In the arable soils, negative effects of Zn and Cd on rhizobial numbers occurred at soil metal concentrations similar to those previously reported by Chaudri et al. (1992) in soils spiked with Zn and Cd sulfate, which provided soil metal concentrations similar to those of the Woburn Market Garden Experiment and soils used in this study.

Conclusion

Our laboratory study suggests that both Zn and Cd at 300 and 12 mg kg−1 soil, respectively, had adverse effects on soil microbial activity and indigenous clover rhizobial numbers, particularly in the arable soil. Effects in the grassland soil were less pronounced, presumably due to the protective effect of the soil organic matter. However, while incorporation of Cd- and Zn-contaminated sludge into soils significantly decreased indigenous clover rhizobial numbers in some cases, it did not affect the total soil microbial biomass.
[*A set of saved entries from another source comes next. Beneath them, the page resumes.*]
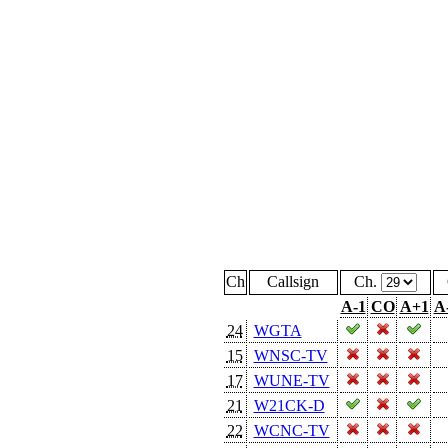
Ch
Callsign
Ch.
A-1
CO
A+1
A
24
WGTA
15
WNSC-TV
17
WUNE-TV
21
W21CK-D
22
WCNC-TV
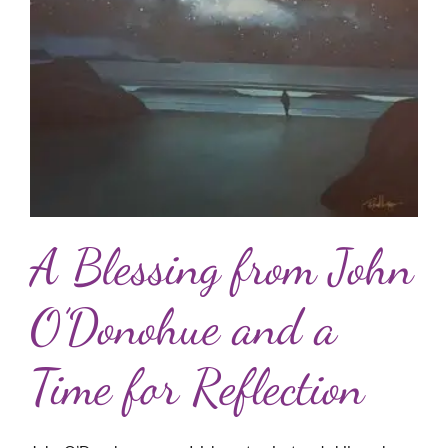
A Blessing from John
O’Donohue and a
Time for Reflection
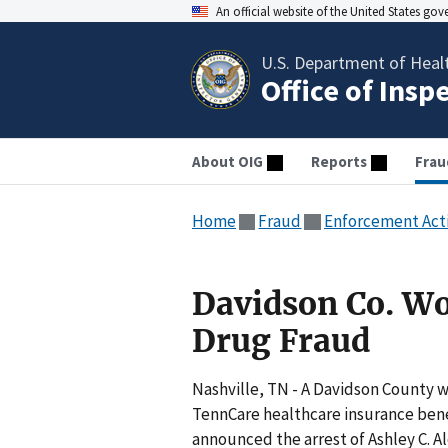
An official website of the United States go
U.S. Department of Heal
Office of Insp
About OIG
Reports
Frau
Home
Fraud
Enforcement Act
Davidson Co. W
Drug Fraud
Nashville, TN - A Davidson County 
TennCare healthcare insurance benef
announced the arrest of Ashley C. Al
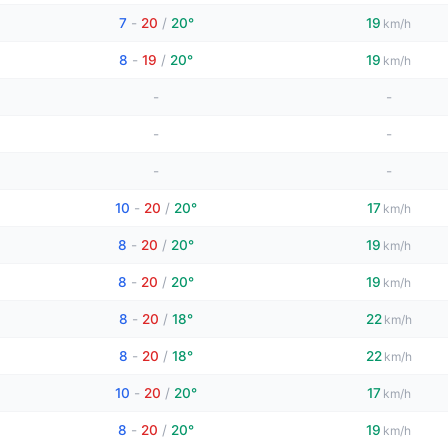
7
-
20
/
20°
19
km/h
8
-
19
/
20°
19
km/h
-
-
-
-
-
-
10
-
20
/
20°
17
km/h
8
-
20
/
20°
19
km/h
8
-
20
/
20°
19
km/h
8
-
20
/
18°
22
km/h
8
-
20
/
18°
22
km/h
10
-
20
/
20°
17
km/h
8
-
20
/
20°
19
km/h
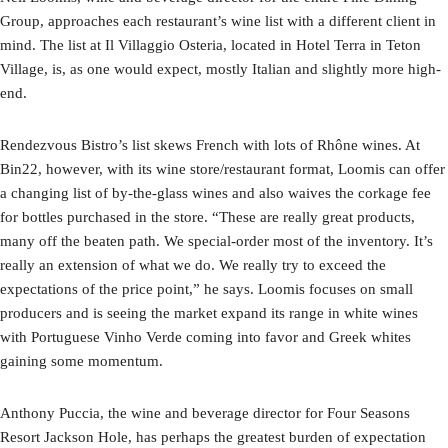
Group, approaches each restaurant’s wine list with a different client in
mind. The list at Il Villaggio Osteria, located in Hotel Terra in Teton
Village, is, as one would expect, mostly Italian and slightly more high-
end.
Rendezvous Bistro’s list skews French with lots of Rhône wines. At
Bin22, however, with its wine store/restaurant format, Loomis can offer
a changing list of by-the-glass wines and also waives the corkage fee
for bottles purchased in the store. “These are really great products,
many off the beaten path. We special-order most of the inventory. It’s
really an extension of what we do. We really try to exceed the
expectations of the price point,” he says. Loomis focuses on small
producers and is seeing the market expand its range in white wines
with Portuguese Vinho Verde coming into favor and Greek whites
gaining some momentum.
Anthony Puccia, the wine and beverage director for Four Seasons
Resort Jackson Hole, has perhaps the greatest burden of expectation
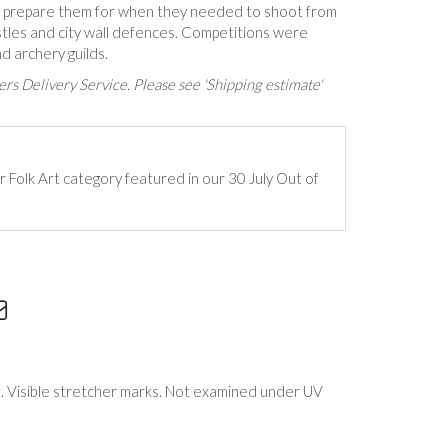
o prepare them for when they needed to shoot from
stles and city wall defences. Competitions were
d archery guilds.
rs Delivery Service. Please see 'Shipping estimate'
r Folk Art category featured in our 30 July Out of
. Visible stretcher marks. Not examined under UV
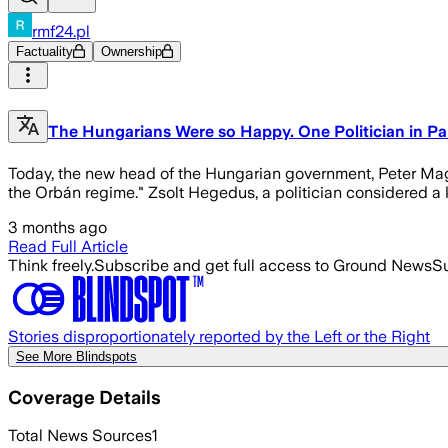
rmf24.pl
Factuality
Ownership
The Hungarians Were so Happy. One Politician in Par
Today, the new head of the Hungarian government, Peter Magya
the Orbán regime." Zsolt Hegedus, a politician considered a k
3 months ago
Read Full Article
Think freely.
Subscribe and get full access to Ground News
Su
Stories disproportionately reported by the Left or the Right
See More Blindspots
Coverage Details
Total News Sources
1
The qCO2-to-μ ratio values, expressing the maintenance energy and not the qCO2 per se, were sensitive to the presence of metals, indicating that more energy was required for microbial biomass synthesis in soils amended with metal-contaminated sludge than in soils which received uncontaminated sludge.

However, in comparing these results with the data obtained from the Woburn Market Garden soils, it must be recognized that microbial responses measured in this study were measured after “fresh” additions of sludges and over a 6-month period, thus reflecting acute toxicity, rather than chronic toxic effects of Cd and Zn on soil microbial biomass and indigenous clover rhizobia over a 20-year period.

The current EU limit for Cd in soil is 3 mg kg−1. However, sewage sludges now being applied to agricultural soils in the UK contain low Cd concentrations and therefore it is unlikely that higher soil Cd concentration, as found in soils from the Market Garden Experiment and this study, would develop elsewhere. Hence, the main metal of concern regarding its effects on soil microorganisms and their activities is currently Zn.